Mycorrhizal fungi obtain carbon not from dead matter but from living plant partners, in exchange for delivering mineral nutrients. They still use extracellular enzymes — proteases and phosphatases — to access organic nitrogen and phosphorus from soil, but their primary carbon source is plant-derived sugars and lipids transferred through arbuscules or the Hartig net.

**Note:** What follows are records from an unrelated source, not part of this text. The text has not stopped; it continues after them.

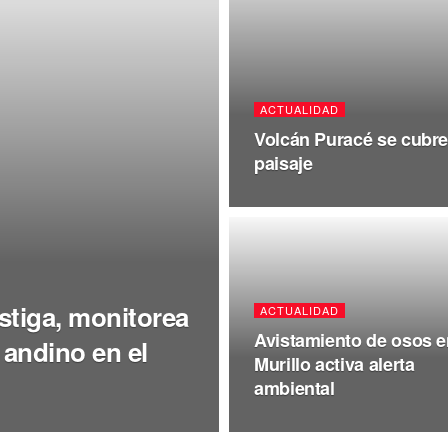
ACTUALIDAD
Volcán Puracé se cubre
paisaje
stiga, monitorea
ACTUALIDAD
Avistamiento de osos e
 andino en el
Murillo activa alerta
ambiental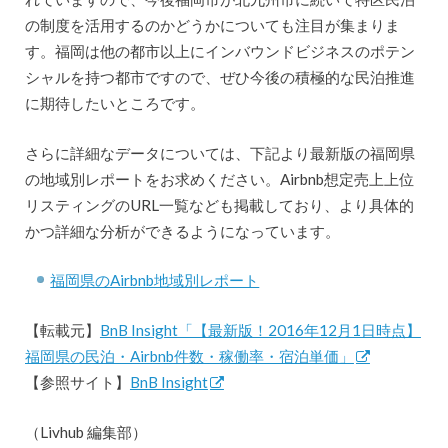
の制度を活用するのかどうかについても注目が集まりま
す。福岡は他の都市以上にインバウンドビジネスのポテン
シャルを持つ都市ですので、ぜひ今後の積極的な民泊推進
に期待したいところです。
さらに詳細なデータについては、下記より最新版の福岡県
の地域別レポートをお求めください。Airbnb想定売上上位
リスティングのURL一覧なども掲載しており、より具体的
かつ詳細な分析ができるようになっています。
福岡県のAirbnb地域別レポート
【転載元】
BnB Insight「【最新版！2016年12月1日時点】
福岡県の民泊・Airbnb件数・稼働率・宿泊単価」
【参照サイト】
BnB Insight
（Livhub 編集部）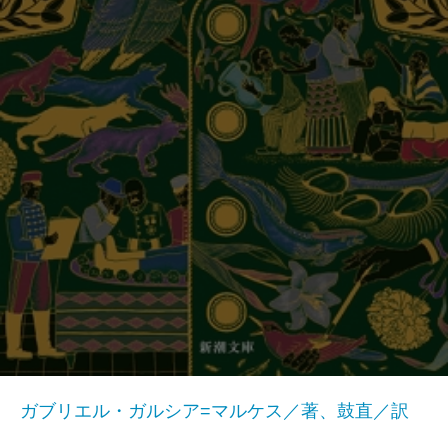
ガブリエル・ガルシア=マルケス／著、鼓直／訳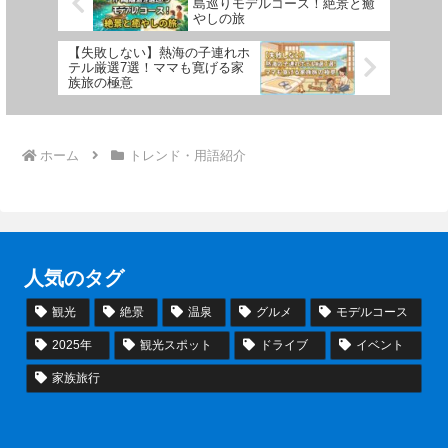
島巡りモデルコース！絶景と癒
やしの旅
【失敗しない】熱海の子連れホ
テル厳選7選！ママも寛げる家
族旅の極意
ホーム
トレンド・用語紹介
人気のタグ
観光
絶景
温泉
グルメ
モデルコース
2025年
観光スポット
ドライブ
イベント
家族旅行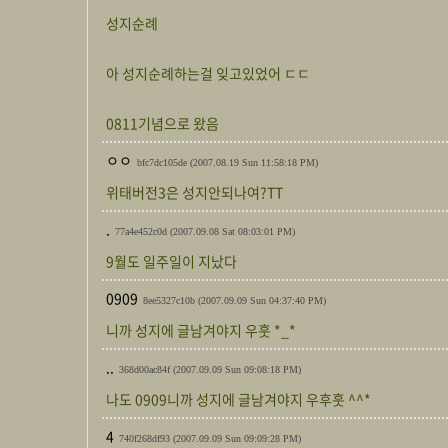
성지순례
아 성지순례하는걸 잊고있었어 ㄷㄷ
0811기념으로 왔음
ㅇㅇ
bfc7dc105de
(2007.08.19 Sun 11:58:18 PM)
위태버전3은 성지안되나여?TT
.
77a4e452c0d
(2007.09.08 Sat 08:03:01 PM)
9월도 일주일이 지났다
0909
8ee5327c10b
(2007.09.09 Sun 04:37:40 PM)
니까 성지에 글남겨야지 우훗 *_*
..
368d00ac84f
(2007.09.09 Sun 09:08:18 PM)
나도 0909니까 성지에 글남겨야지 우후훗 ^^*
4
740f268df93
(2007.09.09 Sun 09:09:28 PM)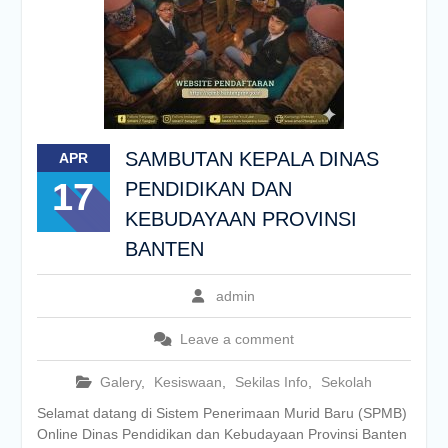
SAMBUTAN KEPALA DINAS
APR
17
PENDIDIKAN DAN
KEBUDAYAAN PROVINSI
BANTEN
admin
Leave a comment
Galery
,
Kesiswaan
,
Sekilas Info
,
Sekolah
Selamat datang di Sistem Penerimaan Murid Baru (SPMB)
Online Dinas Pendidikan dan Kebudayaan Provinsi Banten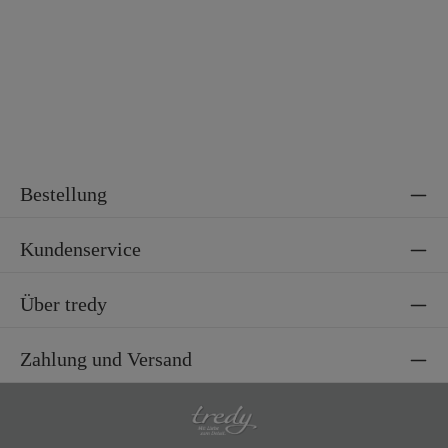
Bestellung
Kundenservice
Über tredy
Zahlung und Versand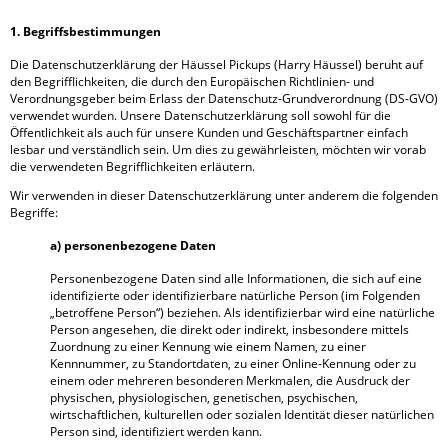
1. Begriffsbestimmungen
Die Datenschutzerklärung der Häussel Pickups (Harry Häussel) beruht auf
den Begrifflichkeiten, die durch den Europäischen Richtlinien- und
Verordnungsgeber beim Erlass der Datenschutz-Grundverordnung (DS-GVO)
verwendet wurden. Unsere Datenschutzerklärung soll sowohl für die
Öffentlichkeit als auch für unsere Kunden und Geschäftspartner einfach
lesbar und verständlich sein. Um dies zu gewährleisten, möchten wir vorab
die verwendeten Begrifflichkeiten erläutern.
Wir verwenden in dieser Datenschutzerklärung unter anderem die folgenden
Begriffe:
a) personenbezogene Daten
Personenbezogene Daten sind alle Informationen, die sich auf eine
identifizierte oder identifizierbare natürliche Person (im Folgenden
„betroffene Person“) beziehen. Als identifizierbar wird eine natürliche
Person angesehen, die direkt oder indirekt, insbesondere mittels
Zuordnung zu einer Kennung wie einem Namen, zu einer
Kennnummer, zu Standortdaten, zu einer Online-Kennung oder zu
einem oder mehreren besonderen Merkmalen, die Ausdruck der
physischen, physiologischen, genetischen, psychischen,
wirtschaftlichen, kulturellen oder sozialen Identität dieser natürlichen
Person sind, identifiziert werden kann.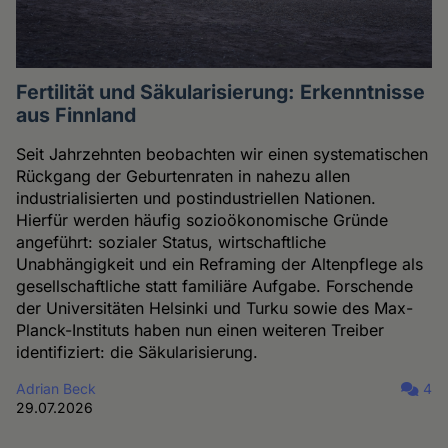
Fertilität und Säkularisierung: Erkenntnisse
aus Finnland
Seit Jahrzehnten beobachten wir einen systematischen
Rückgang der Geburtenraten in nahezu allen
industrialisierten und postindustriellen Nationen.
Hierfür werden häufig sozioökonomische Gründe
angeführt: sozialer Status, wirtschaftliche
Unabhängigkeit und ein Reframing der Altenpflege als
gesellschaftliche statt familiäre Aufgabe. Forschende
der Universitäten Helsinki und Turku sowie des Max-
Planck-Instituts haben nun einen weiteren Treiber
identifiziert: die Säkularisierung.
Adrian Beck
4
29.07.2026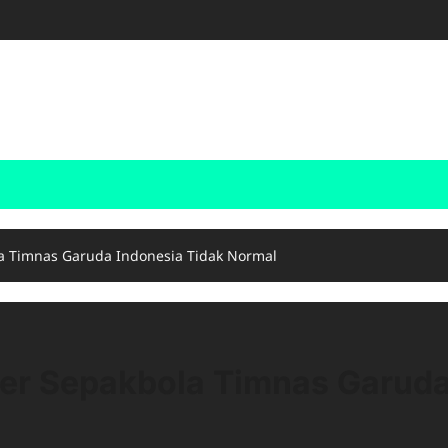
a Timnas Garuda Indonesia Tidak Normal
er Sepakbola Timnas Garud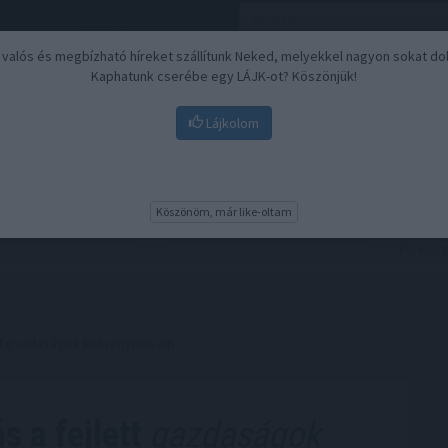
, valós és megbízható híreket szállítunk Neked, melyekkel nagyon sokat do
Kaphatunk cserébe egy LÁJK-ot? Köszönjük!
Lájkolom
Nyugdíj
Biztosítási befektetések
BU
Köszönöm, már like-oltam
tt gazdaságok kötvénypiacain
 a fejlett
gazdaságok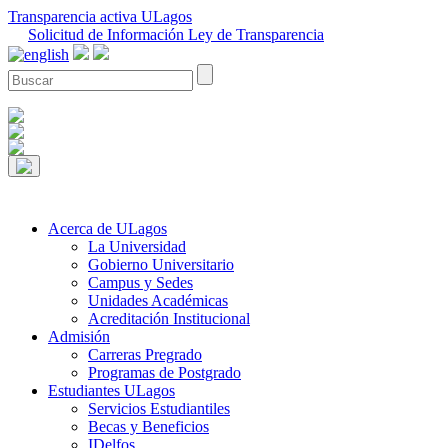
Transparencia activa ULagos
Solicitud de Información Ley de Transparencia
Acerca de ULagos
La Universidad
Gobierno Universitario
Campus y Sedes
Unidades Académicas
Acreditación Institucional
Admisión
Carreras Pregrado
Programas de Postgrado
Estudiantes ULagos
Servicios Estudiantiles
Becas y Beneficios
IDelfos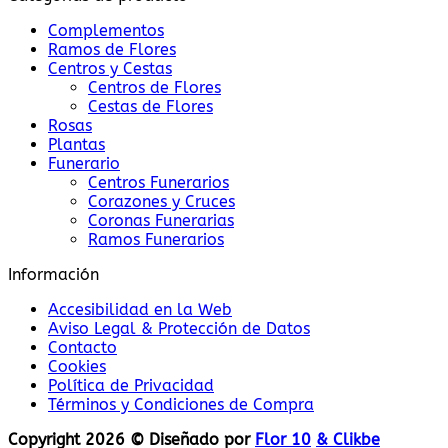
Complementos
Ramos de Flores
Centros y Cestas
Centros de Flores
Cestas de Flores
Rosas
Plantas
Funerario
Centros Funerarios
Corazones y Cruces
Coronas Funerarias
Ramos Funerarios
Información
Accesibilidad en la Web
Aviso Legal & Protección de Datos
Contacto
Cookies
Política de Privacidad
Términos y Condiciones de Compra
Copyright 2026 © Diseñado por
Flor 10
& Clikbe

The Carboniferous connection
Before fungi evolved efficient lignin-degrading enzymes, dead trees accumulated in vast quantities during the Carboniferous period (roughly 360–300 million years ago). This undecomposed wood was buried and compressed into coal — the fossil fuel that powered industrialization. The evolution of white-rot fungi ended this accumulation and established the modern nutrient cycling regime in which dead wood is recycled rather than permanently sequestered. Fungal biochemistry shaped geological history.
Why this matters
Understanding how fungi feed explains why they occupy such critical ecological positions. Every term in this lesson — extracellular digestion, cellulose, lignin, white rot, brown rot — appears throughout the mycology module because fungal nutrition is not a peripheral detail. It is the chemical basis of everything fungi do: decomposition, symbiosis, soil formation, and the nutrient cycling that sustains terrestrial life.